→ Problem to solve:
Scan the entries below for the string "pixel" and copy every line where it turns up.

→ Entries supplied:
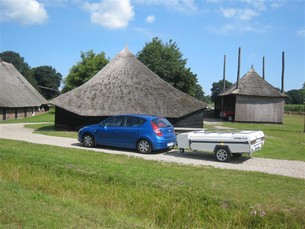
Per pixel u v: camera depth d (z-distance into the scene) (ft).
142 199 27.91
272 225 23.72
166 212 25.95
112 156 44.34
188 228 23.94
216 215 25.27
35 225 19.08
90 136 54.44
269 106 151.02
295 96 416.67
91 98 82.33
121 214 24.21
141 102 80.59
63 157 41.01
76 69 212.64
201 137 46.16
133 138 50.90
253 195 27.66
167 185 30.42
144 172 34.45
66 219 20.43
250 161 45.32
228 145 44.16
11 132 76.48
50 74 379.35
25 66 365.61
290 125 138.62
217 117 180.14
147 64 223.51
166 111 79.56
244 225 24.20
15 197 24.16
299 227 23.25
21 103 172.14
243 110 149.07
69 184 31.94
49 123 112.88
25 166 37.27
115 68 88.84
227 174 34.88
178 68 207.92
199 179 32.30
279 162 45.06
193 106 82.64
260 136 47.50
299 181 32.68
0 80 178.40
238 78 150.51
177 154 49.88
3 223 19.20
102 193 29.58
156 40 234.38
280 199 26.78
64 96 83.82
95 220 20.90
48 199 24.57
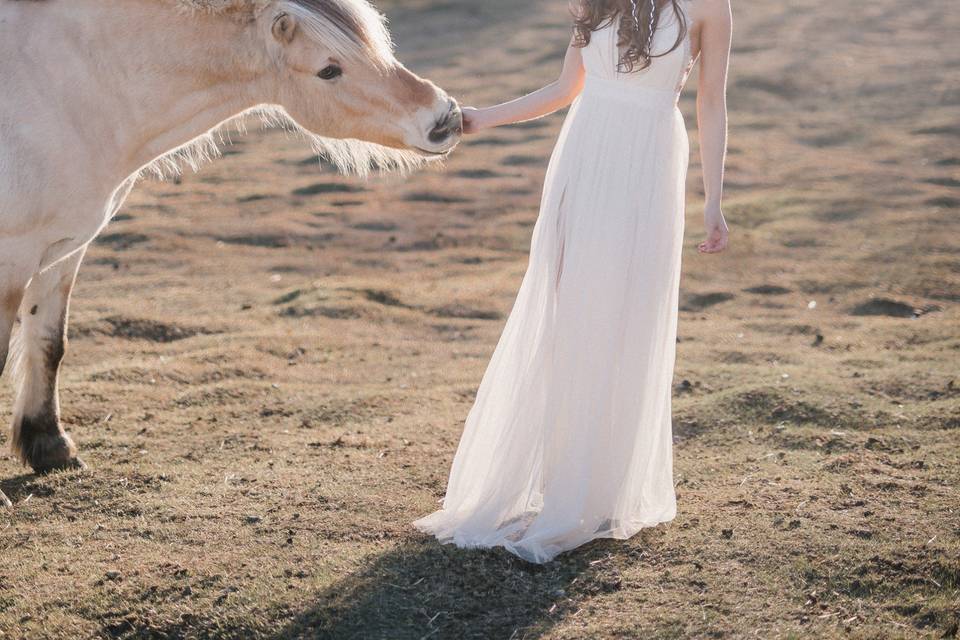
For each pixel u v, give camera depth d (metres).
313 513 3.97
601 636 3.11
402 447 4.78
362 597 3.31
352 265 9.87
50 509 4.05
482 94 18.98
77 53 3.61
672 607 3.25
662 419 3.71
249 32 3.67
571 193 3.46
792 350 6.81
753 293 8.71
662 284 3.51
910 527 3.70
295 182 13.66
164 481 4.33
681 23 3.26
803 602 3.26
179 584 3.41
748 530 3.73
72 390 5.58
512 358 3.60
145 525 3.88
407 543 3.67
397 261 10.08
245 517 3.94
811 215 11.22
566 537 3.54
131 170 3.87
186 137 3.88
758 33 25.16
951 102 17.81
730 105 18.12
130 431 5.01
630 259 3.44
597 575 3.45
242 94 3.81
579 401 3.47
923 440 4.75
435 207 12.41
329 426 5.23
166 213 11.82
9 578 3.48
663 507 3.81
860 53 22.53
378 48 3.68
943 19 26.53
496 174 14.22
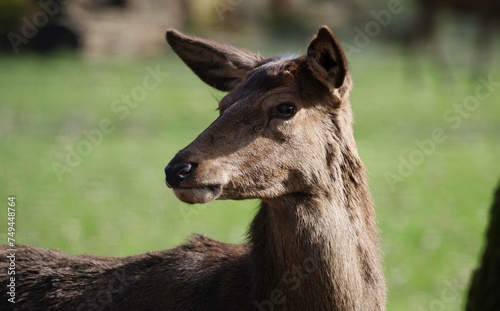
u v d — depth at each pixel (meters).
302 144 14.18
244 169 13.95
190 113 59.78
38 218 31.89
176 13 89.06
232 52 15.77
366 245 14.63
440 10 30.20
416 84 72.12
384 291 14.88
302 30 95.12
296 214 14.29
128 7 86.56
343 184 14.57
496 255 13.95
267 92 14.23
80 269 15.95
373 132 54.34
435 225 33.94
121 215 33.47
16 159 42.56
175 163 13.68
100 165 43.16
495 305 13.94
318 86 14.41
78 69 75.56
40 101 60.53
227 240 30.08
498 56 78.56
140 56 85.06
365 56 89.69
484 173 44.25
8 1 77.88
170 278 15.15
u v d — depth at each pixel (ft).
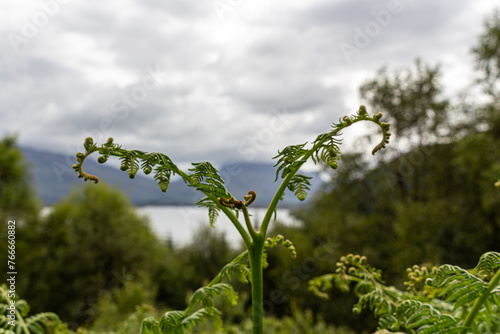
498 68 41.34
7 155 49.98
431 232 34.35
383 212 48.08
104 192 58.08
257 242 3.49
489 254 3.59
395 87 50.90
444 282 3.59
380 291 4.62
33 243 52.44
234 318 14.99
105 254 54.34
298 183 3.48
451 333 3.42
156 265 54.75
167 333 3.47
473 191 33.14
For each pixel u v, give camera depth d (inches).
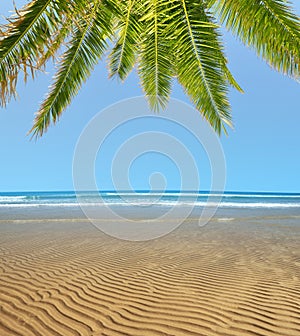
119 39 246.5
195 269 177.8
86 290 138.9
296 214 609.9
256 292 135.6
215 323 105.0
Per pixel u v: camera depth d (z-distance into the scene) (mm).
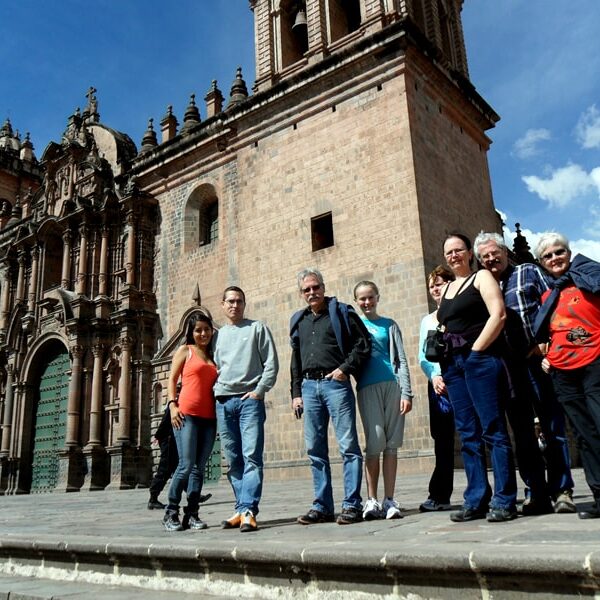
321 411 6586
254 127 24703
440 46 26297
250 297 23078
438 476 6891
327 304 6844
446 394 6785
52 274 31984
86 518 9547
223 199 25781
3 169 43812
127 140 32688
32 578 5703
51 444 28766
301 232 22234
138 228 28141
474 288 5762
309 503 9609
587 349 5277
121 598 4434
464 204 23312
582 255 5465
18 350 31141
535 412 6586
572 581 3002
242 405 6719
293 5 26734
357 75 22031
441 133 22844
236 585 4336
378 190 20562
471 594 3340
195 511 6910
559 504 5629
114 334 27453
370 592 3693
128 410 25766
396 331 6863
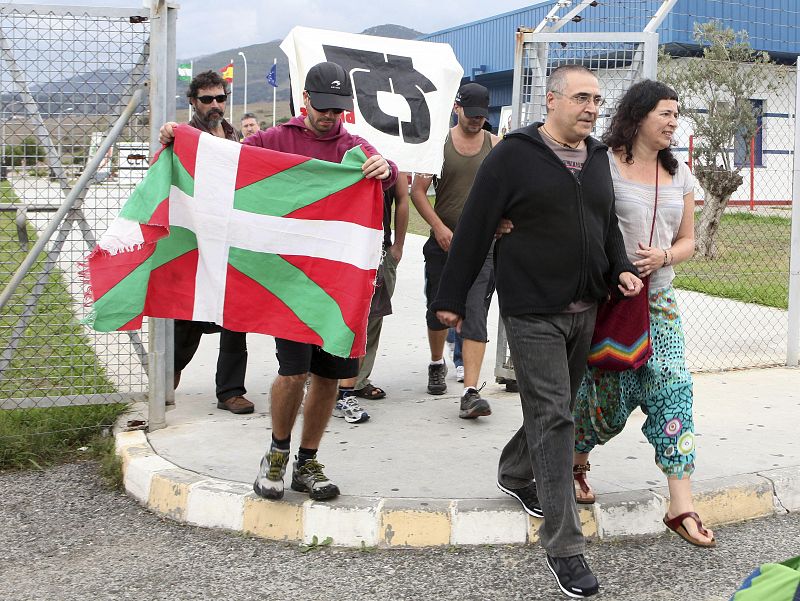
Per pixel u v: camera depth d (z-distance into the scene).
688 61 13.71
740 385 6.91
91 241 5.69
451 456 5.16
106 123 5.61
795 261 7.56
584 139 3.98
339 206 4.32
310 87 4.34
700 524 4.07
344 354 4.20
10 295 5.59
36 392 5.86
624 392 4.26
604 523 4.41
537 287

→ Solution to the exercise:
Per pixel u v: camera depth d (z-distance into the scene) (ft).
For each pixel u v, give camera depth d (metres).
u v d — depth at each pixel (meters).
u v d — depth at each pixel (ft).
For each pixel u v, give camera depth d (inches).
Per pixel u v: camera depth d (z-distance into the scene) (mm).
Per pixel u v: camera depth d (z-distance into the scene).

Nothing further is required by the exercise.